Castro had taken his younger sister to catch a flight on the day of her birthday, December 20, but said the pair eventually returned home after word of cancellation spread.
“She was upset about it but I told her, ‘It’s OK, things happen for a reason. Maybe God had different plans,’” Castro said. “She understood, and boarded an 11 PM flight the next night. We talked when she got there, and I told her ‘I love you, I miss you. Just please be careful and take care of yourself.’”
Castro had yet to open up to anyone about the pain this brought him. The fact that the family had to wait more than two weeks for Ana’s body due to government services being closed for the holidays added more weight than he could handle. In the interim, Ramirez set up a GoFundMe page to help pay for her flight back and funeral costs. As of the morning of January 7, $25,650 was raised by 459 people, far surpassing the goal of $18,000.
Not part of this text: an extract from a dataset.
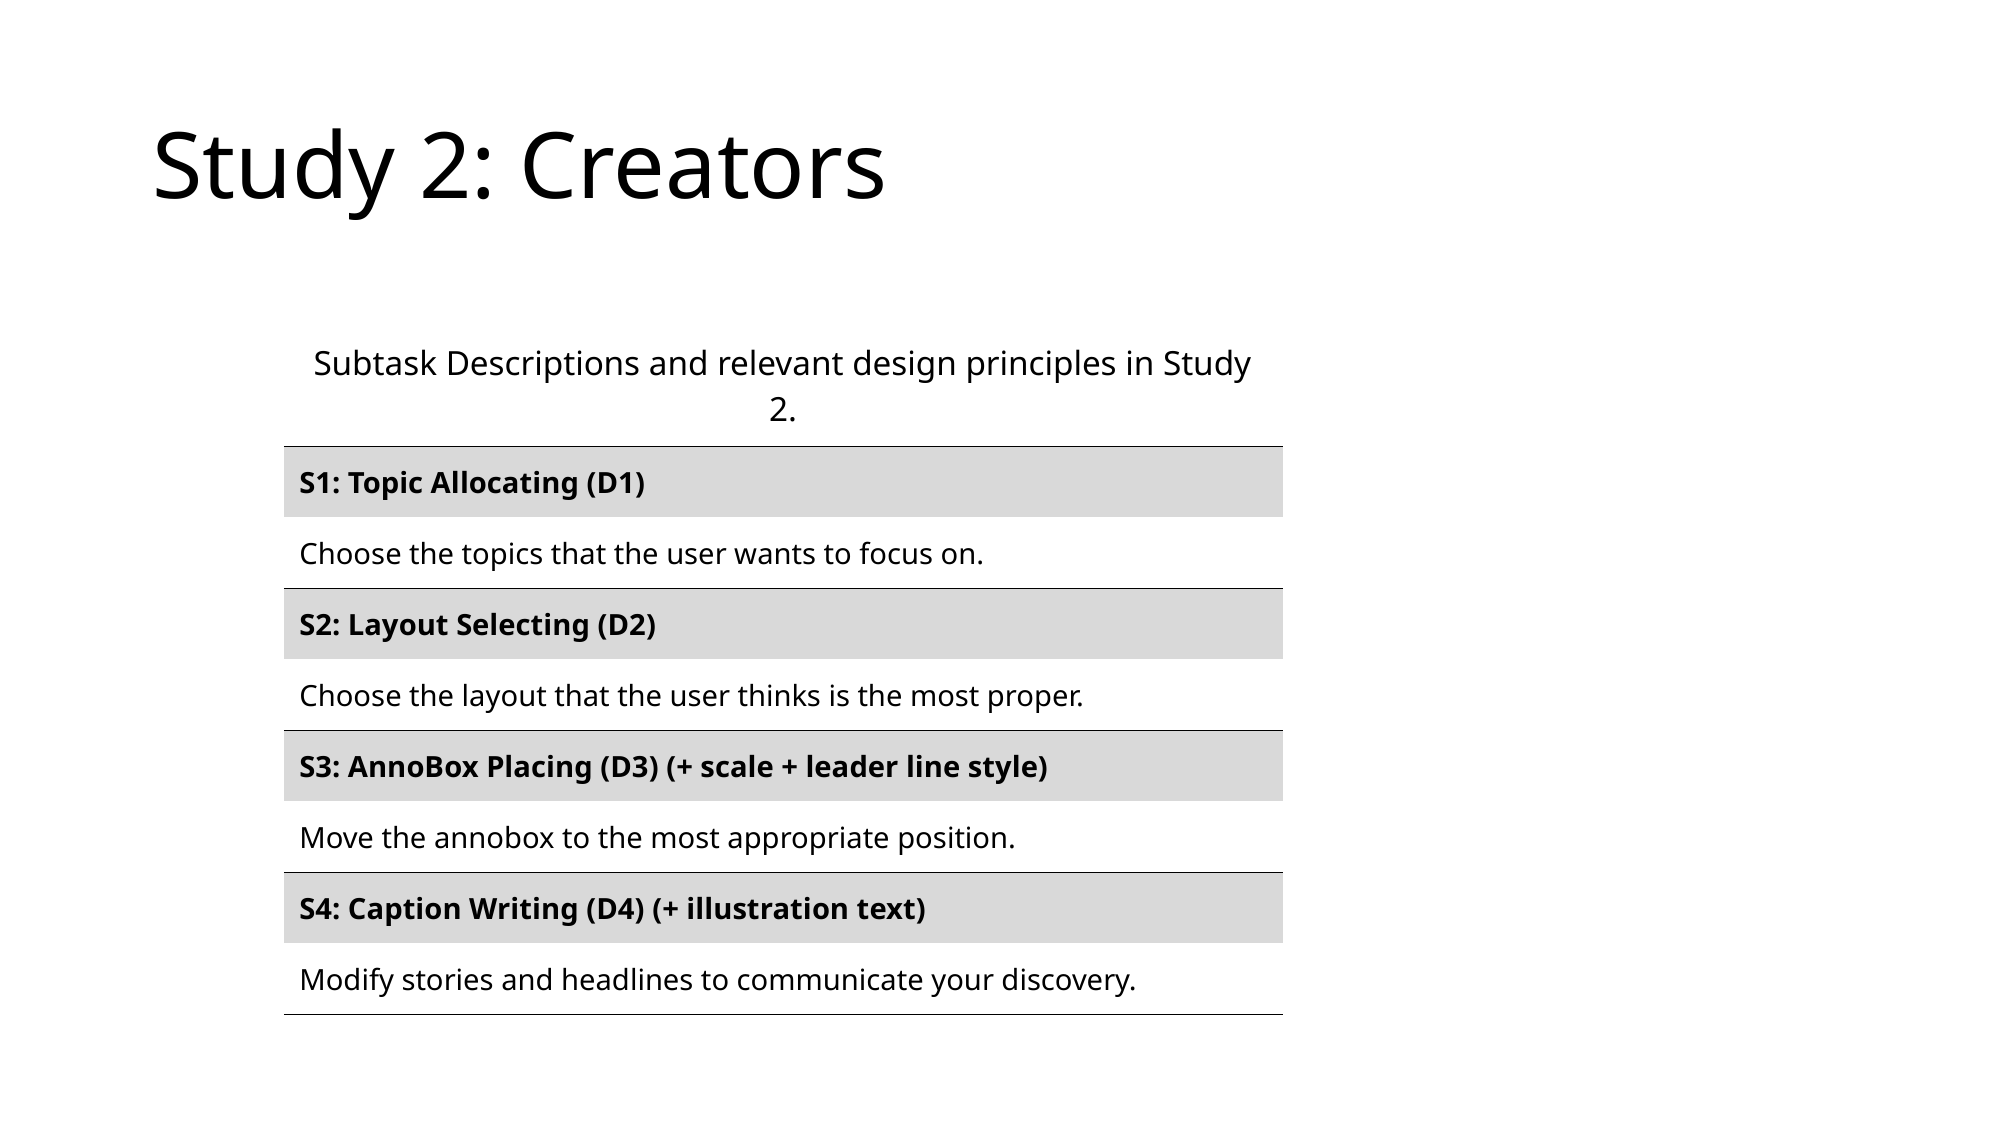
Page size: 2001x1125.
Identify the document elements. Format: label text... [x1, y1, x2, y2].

“Ana was a wonderful, smart, and beautiful young girl,” Christine Martin wrote with her donation.
Southampton High School teacher John Walsh, fifth-grade teacher Kathy Algieri, and high school parent of two, Karine Bakhoum, were among many others who shared words of remembrance and sorrow.
“Ana’s smile and laughter brightened our fifth-grade classroom many moons ago,” Algieri said.
“I cannot imagine the pain and sadness that you are all feeling,” Bakhoum wrote. “You are in my prayers.”
Services for Ana will be held 10 AM Saturday, January 12, at Hampton Bays United Methodist Church, followed by burial at Good Grounds Cemetery in Hampton Bays.
Castro said it’s been hard to process all the “Rest In Peace” and “Why do the good die young?” messages he’s seen on social media, but wants people to remember his sister as a great daughter, great sister, a great aunt, and a great friend.
“Losing a loved one, especially one at that age, who was just starting to live, it’s hard,” Castro said. “It sucks knowing I’m never going to see her walk down the aisle for her diploma, go to college, get married, have a child, but I know she’s up there looking down on us, and watching over us. She’ll always live in my heart and in the hearts of all who loved her.”